Il y a une raison véritable qu’il faut rappeler – marteler même – pour comprendre notre devise si solidement ancrée. Il ne saurait y avoir de fraternité sans égalité préalable, laquelle ne peut émerger dans une société sans liberté. Notre devise s’inscrit dans une évolution qui, si elle peut aujourd’hui sembler naturelle, n’est jamais totalement acquise.


Vivre dans une société libre n’est pas un exercice simple. L’exercice de la liberté n’est pas inné. A ceux qui estiment que notre République n’est pas libre, nous leur disons : voyez ce que cela est de vivre dans une dictature ou dans un des nombreux pays où la liberté d’expression peut vous conduire en prison voire pire. La liberté de chacun s’arrête aux portes de la liberté d’autrui ; si nos lois régissent nos libertés en recherchant un équilibre entre leur exercice et leurs limites, c’est parce qu’il existe des lois qu’une société ne vire pas à l’anarchie. Et c’est parce que l’exercice de nos libertés doit se faire de manière respectueuse qu’il est possible de donner les fondements à une société propice à l’égalité.

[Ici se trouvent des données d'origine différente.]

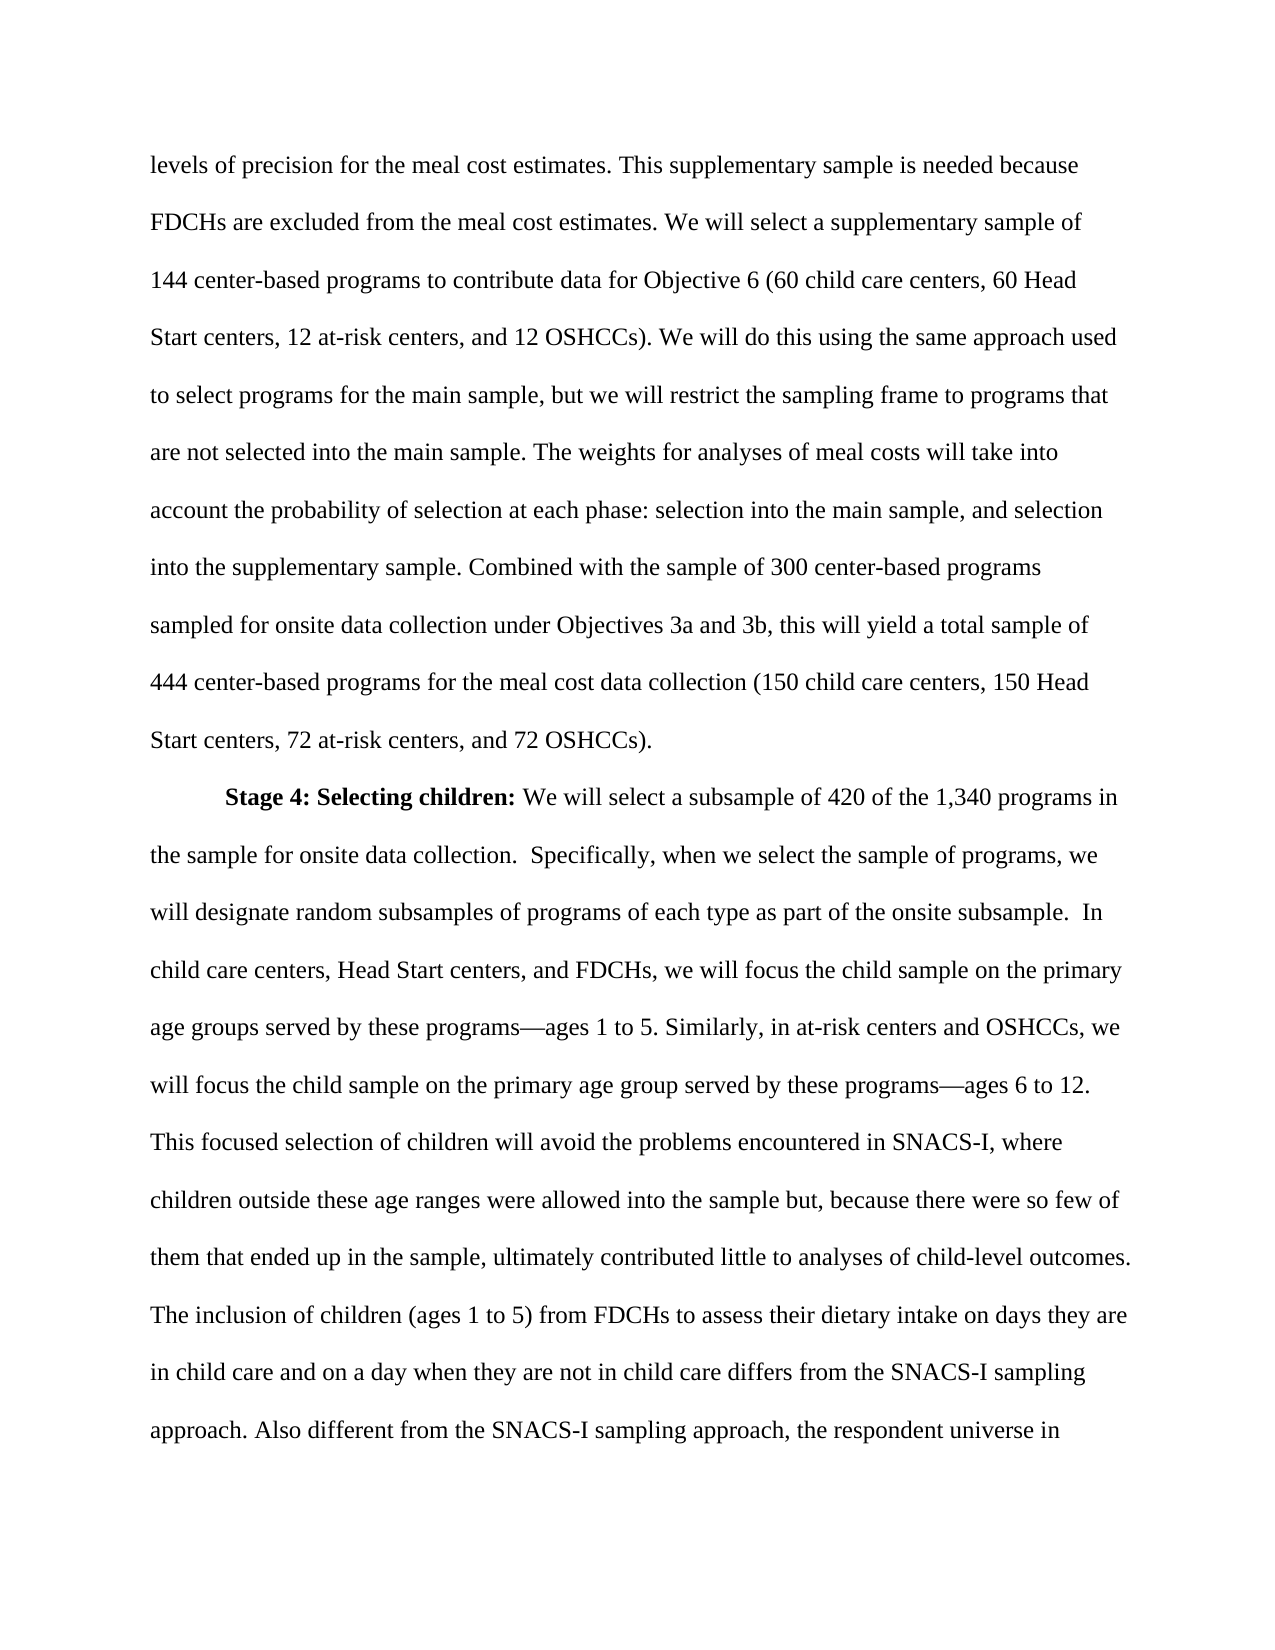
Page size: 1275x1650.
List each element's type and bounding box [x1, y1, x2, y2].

text [150, 782, 1134, 1444]
text [150, 150, 1125, 754]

Il n’est pas concevable de vivre dans une société garante de l’égalité des droits, si nous n’avons pas appris correctement à exercer les libertés qui sont les nôtres. Il ne saurait y avoir de respect de l’égalité si nous ne sommes pas capables de respecter les libertés d’autrui et ce qui constitue sa dignité en tant qu’être. C’est une fois ce premier exercice réussi qu’une société peut concevoir l’égalité de chacun. Egalité en droits et en libertés tels que conférés par la loi, sans distinction de naissance ou de condition.


C’est, et seulement à cette condition, parce qu’une société permet à ceux qui y naissent d’être libres et égaux en droits qu’elle peut tendre vers la fraternité. Née de l’aspiration à la liberté et dirigée par une cause commune (l’égalité des droits), la fraternité peut alors émerger. La devise Liberté, Egalité, Fraternité est donc un apprentissage concentrique, progressif, et par étapes. Vouloir envisager une quelconque forme de concorde au sein de la République sans avoir acquis l’apprentissage de la liberté et le respect de l’égalité des droits comme socle fondateur est illusoire.

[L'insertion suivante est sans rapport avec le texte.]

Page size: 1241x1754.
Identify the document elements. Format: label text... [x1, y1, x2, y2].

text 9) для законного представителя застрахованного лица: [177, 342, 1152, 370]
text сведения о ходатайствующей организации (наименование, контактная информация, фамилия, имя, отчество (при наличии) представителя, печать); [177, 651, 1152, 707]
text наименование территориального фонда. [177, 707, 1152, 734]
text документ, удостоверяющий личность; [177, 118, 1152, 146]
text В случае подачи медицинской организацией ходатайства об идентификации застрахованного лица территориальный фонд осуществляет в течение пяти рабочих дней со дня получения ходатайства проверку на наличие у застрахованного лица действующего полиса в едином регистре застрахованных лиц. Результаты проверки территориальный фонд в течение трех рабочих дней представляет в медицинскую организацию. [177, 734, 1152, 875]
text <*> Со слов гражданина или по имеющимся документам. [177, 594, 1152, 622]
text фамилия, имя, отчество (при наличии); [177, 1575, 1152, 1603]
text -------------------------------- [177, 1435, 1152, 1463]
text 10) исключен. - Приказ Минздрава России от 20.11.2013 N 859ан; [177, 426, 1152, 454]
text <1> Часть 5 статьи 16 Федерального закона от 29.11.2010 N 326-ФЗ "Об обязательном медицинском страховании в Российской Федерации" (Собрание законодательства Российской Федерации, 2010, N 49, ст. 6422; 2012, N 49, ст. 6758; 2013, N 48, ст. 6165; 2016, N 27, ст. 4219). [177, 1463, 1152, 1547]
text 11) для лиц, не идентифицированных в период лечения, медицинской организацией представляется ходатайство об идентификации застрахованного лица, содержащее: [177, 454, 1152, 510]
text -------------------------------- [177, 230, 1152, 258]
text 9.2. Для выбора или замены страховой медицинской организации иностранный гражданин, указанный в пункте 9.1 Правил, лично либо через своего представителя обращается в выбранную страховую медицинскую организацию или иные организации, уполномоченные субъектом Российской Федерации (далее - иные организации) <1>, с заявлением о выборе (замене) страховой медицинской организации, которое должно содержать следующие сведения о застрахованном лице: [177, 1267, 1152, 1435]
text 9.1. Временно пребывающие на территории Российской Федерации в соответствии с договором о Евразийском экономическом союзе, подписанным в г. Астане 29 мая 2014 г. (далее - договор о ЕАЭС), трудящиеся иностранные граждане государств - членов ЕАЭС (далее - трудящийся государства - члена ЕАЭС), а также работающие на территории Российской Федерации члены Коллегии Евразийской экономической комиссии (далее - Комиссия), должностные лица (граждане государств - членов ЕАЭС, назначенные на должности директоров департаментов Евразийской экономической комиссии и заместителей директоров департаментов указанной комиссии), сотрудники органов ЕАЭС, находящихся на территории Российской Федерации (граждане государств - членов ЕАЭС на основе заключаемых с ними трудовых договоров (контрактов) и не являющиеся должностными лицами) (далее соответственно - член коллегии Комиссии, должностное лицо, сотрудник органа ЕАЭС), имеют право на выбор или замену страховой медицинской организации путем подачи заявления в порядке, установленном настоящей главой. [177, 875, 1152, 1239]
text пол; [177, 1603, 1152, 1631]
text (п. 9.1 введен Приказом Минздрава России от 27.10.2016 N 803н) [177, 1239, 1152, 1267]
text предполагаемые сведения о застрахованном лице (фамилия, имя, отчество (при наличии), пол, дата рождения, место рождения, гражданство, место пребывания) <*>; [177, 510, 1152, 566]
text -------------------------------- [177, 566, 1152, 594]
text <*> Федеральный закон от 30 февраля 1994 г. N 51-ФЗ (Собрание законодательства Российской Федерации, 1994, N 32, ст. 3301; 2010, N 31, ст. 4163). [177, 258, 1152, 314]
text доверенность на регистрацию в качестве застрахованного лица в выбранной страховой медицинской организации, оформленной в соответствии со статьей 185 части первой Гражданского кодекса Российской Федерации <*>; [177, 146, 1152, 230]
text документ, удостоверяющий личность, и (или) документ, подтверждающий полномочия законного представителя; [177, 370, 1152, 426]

Nous devons rappeler non seulement le sens des termes de notre devis mais aussi le sens de cette construction, devenue officielle en 1848 puis inscrite dans la Constitution de la Vème République que tant cherchent à déconstruire. C’est en comprenant mieux le sens de cette devise que nous pourrons plus efficacement lutter contre les attaques insidieuses contre la République.


La Nation, par-delà les communautarismes


Le communautarisme, quelle qu’en soit la forme (woke, identitaires, racialistes, religieux…), en est un exemple : en considérant que les seuls « frères » sont ceux de la communauté, la fraternité, loin d’être universelle, devient sélective. Ce faisant, il n’y a plus d’égalité des droits, seulement des droits à géométrie variable dont seuls ceux respectant certains préceptes religieux sont enclins à en être dépositaires. Mécaniquement, et dans la vie courante, l’exercice de la liberté se restreint alors au profit de ceux qui ne sont pas dans la conception de la fraternité que des communautés tentent d’imposer.

Notre devise traduit à merveille cet esprit vivace et critique que les autres nations nous ont tant envié dans un passage de l’Histoire de notre pays : celui d’une construction intellectuelle immuable et garante de l’identité pour laquelle notre Pays s’est soulevé en 1789.

« La meilleure façon de servir la République est de redonner force et tenue au langage » (Francis Ponge). Tentons de ne pas l’oublier pour que la construction de notre devise ne devienne pas qu’une simple incantation.